Deloitte on Supply Chain Analytics
Like in various others parts of business, analytics which is a combination of statistics and data processing power of computers has enabled the processing of supply chain related data to point out cost reduction or profit improving niches.
Deloitte consultants pointed out the following.
Parametric pricing The new parts a manufacturer procures differ only in small, specific ways from earlier versions in number of cases. A company with good parametric price modeling ability can identify these parameters of change in new parts and use them to determine what the net price change should be. That expedites the negotiating process and helps a company avoid overpayment.
Commodities price volatility: Raw materials fluctuate in price and makes business planning difficult. Unexpected price jumps can damage margin. Companies can use analytics to develop macroeconomic models and come out with better predictions – and use options, futures and contract provisions to hedge.
M&A integration: When the merger is between two companies in the same industry, they may be using the same parts/materials in their operations, but may have different material numbers and most likely different purchasing prices. After merger, such parts can be identified using analytics so that buyers can rationalize their procurement and save money.
IWCR SAS Report on Supply Chain Analytics in 2010
Predicting demand accurately in volatile conditions requires sophisticated math based forecasting that can include downstream consumption data such as point-of-sales data, and model the impact of sales promotions, price, and other factors on demand. Analytics provides the capability.
SAS identified the follow levels of analytics.
8 LEVELS OF ANALYTICS
Level 1: Standard reports
Level 2: Ad hoc reports
Level 3: Query drilldown (or OLAP)
Level 4: Alerts
Level 5: Statistical analysis
Level 6: Forecasting
Level 7: Predictive modeling
Level 8: Optimization
When a company’s supply-chain management is fueled with data-driven insights, it is more effective at controlling costs, thereby protecting profits.
1. Efficiency and performance gains require predictive, data-driven insights.
2. Analytics are the wave of the future for next-generation supply-chains.
SAS Case Study STEEL MANUFACTURER IMPROVES PERFORMANCE, PROFITABILITY
A large, Asian manufacturer of steel (19,000 employees working to produce 28.5 million tons of steel annually), provided analytics support to two of its process innovation (PI) programs using sas’s software. the PI programs had a goal of updating 30-year-old business practices to improve efficiency and competitiveness. First, the company used sas to extract, transfer, and transform its ERP and legacy data into a data warehouse. secondly, the company combined sas’s analysis capabilities with its six sigma Project tracking system. this combination allows managers to gather data on PI
projects, identify most-critical quality issues, and analyze them for root causes. By enabling daily and monthly monitoring, the company can resolve issues early on and improve overall manufacturing processes with the first PI phase, the company achieved a 50 percent reduction in lead times for standard hot coil production (from 30 days to 14 days), and a 60 percent reduction in inventory (from 1 million tons to 400,000 tons).

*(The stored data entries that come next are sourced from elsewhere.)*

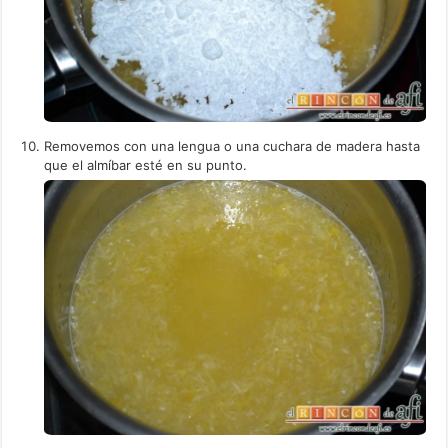
Removemos con una lengua o una cuchara de madera hasta
que el almíbar esté en su punto.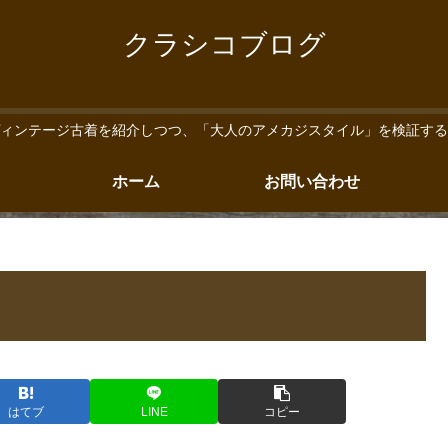
クラシコブログ
ィンテージ古着を紹介しつつ、「大人のアメカジスタイル」を検証する
ホーム
お問い合わせ
はてブ
LINE
コピー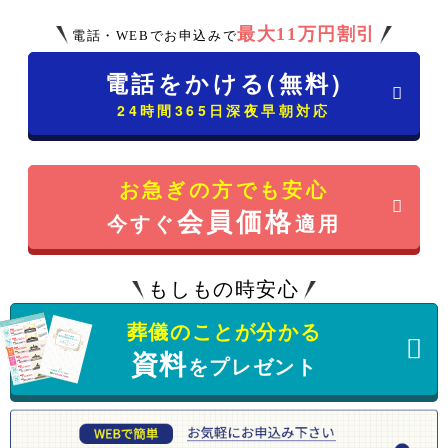
最大11万円割引
電話・WEBでお申込みで
電話をかける(無料)
24時間365日深夜早朝対応
お急ぎの方でも安心
会員価格
今すぐ
適用
もしもの時安心
葬儀のことが分かる
資料
をプレゼント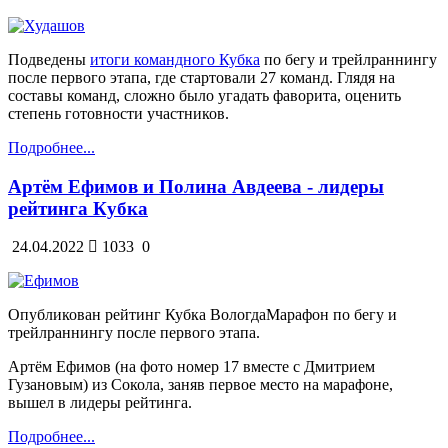
Подведены
итоги командного Кубка
по бегу и трейлраннингу
после первого этапа, где стартовали 27 команд. Глядя на
составы команд, сложно было угадать фаворита, оценить
степень готовности участников.
Подробнее...
Артём Ефимов и Полина Авдеева - лидеры
рейтинга Кубка
24.04.2022
1033
0
Опубликован рейтинг Кубка ВологдаМарафон по бегу и
трейлраннингу после первого этапа.
Артём Ефимов (на фото номер 17 вместе с Дмитрием
Гузановым) из Сокола, заняв первое место на марафоне,
вышел в лидеры рейтинга.
Подробнее...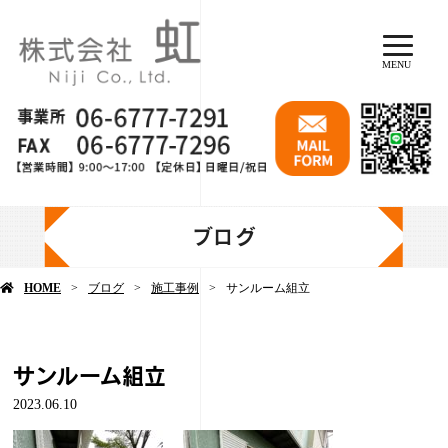
MENU
ブログ
HOME
ブログ
施工事例
サンルーム組立
サンルーム組立
2023.06.10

Further, by analyzing and then making necessary improvements to the manufacturing process, the company was able to reduce the scrap ratio on hot coil from 15 percent to 1.5 percent, leading to additional savings and resulting in a total ROI of over $15.5 million in less than two years.
Source: IW/SAS Supply-Chain Analytics Survey. Email survey: Between June 8 and June 15, 2010,
Penton Research e-mailed invitations to participate in an online survey to 37,629 IndustryWeek print subscribers. By June 30, 2010, Penton Research received 398 responses, a 1.1 percent response rate. Of those, 210 respondents that were involved in their companies’ supply-chain operations were considered qualified to answer the questions.